# Activity:
Every line of the records below that holds the word "developers" should be copied out.

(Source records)
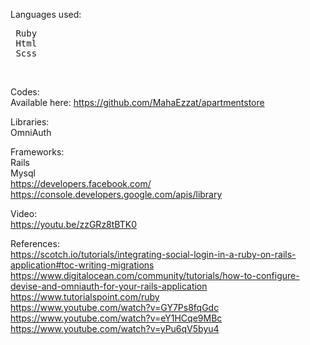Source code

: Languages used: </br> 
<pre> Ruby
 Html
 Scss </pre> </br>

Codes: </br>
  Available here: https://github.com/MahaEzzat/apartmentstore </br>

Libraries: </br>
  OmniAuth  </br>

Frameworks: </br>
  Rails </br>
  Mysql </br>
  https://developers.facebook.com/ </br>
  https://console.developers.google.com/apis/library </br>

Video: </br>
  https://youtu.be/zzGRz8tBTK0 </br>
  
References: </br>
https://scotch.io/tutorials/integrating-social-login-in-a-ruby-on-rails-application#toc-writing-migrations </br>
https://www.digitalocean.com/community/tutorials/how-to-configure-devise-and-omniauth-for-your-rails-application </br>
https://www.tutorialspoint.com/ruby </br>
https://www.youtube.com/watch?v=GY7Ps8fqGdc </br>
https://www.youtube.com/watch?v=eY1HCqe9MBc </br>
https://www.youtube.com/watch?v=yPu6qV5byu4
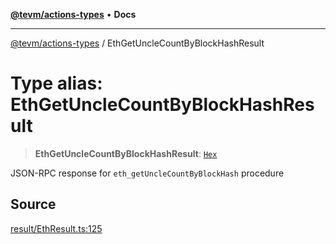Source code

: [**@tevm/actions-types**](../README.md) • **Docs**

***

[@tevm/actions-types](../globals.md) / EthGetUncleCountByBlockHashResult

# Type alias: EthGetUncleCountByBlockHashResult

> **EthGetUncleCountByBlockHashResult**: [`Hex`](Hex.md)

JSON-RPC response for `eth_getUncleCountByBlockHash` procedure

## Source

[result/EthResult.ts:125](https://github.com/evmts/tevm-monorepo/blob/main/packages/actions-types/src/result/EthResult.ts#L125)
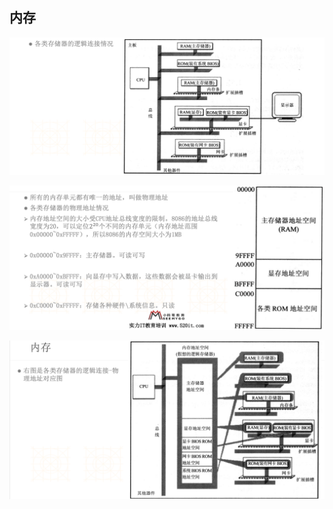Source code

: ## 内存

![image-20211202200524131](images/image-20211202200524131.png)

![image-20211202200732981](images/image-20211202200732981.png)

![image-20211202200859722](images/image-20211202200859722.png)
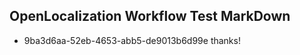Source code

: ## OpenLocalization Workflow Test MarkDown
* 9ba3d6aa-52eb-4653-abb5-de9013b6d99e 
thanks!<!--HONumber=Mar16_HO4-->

...

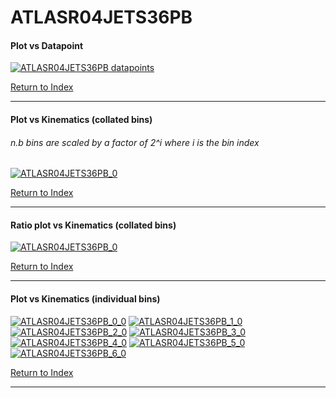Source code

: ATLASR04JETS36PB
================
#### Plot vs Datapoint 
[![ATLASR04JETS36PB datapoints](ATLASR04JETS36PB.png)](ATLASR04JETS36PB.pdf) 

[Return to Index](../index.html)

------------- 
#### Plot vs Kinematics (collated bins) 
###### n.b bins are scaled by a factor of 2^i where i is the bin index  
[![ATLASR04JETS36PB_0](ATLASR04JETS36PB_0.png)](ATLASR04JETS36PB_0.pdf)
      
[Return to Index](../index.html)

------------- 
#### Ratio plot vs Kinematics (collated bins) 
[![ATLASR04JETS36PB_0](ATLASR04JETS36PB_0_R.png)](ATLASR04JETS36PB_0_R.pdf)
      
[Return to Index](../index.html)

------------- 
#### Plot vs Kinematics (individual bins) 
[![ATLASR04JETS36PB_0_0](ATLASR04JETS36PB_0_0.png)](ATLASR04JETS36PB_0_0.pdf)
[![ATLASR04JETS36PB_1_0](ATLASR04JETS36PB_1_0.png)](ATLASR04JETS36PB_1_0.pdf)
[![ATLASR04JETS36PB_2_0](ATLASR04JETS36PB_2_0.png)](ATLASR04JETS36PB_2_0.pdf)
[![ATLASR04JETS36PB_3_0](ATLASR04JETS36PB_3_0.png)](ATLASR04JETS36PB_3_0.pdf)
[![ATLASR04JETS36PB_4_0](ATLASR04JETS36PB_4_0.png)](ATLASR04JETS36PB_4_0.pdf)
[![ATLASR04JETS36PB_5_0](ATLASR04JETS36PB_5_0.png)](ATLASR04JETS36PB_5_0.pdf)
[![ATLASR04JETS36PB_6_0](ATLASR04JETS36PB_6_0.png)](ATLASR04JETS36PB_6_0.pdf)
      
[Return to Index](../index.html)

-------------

# Task output:
  https://developers.facebook.com/ </br>
  https://console.developers.google.com/apis/library </br>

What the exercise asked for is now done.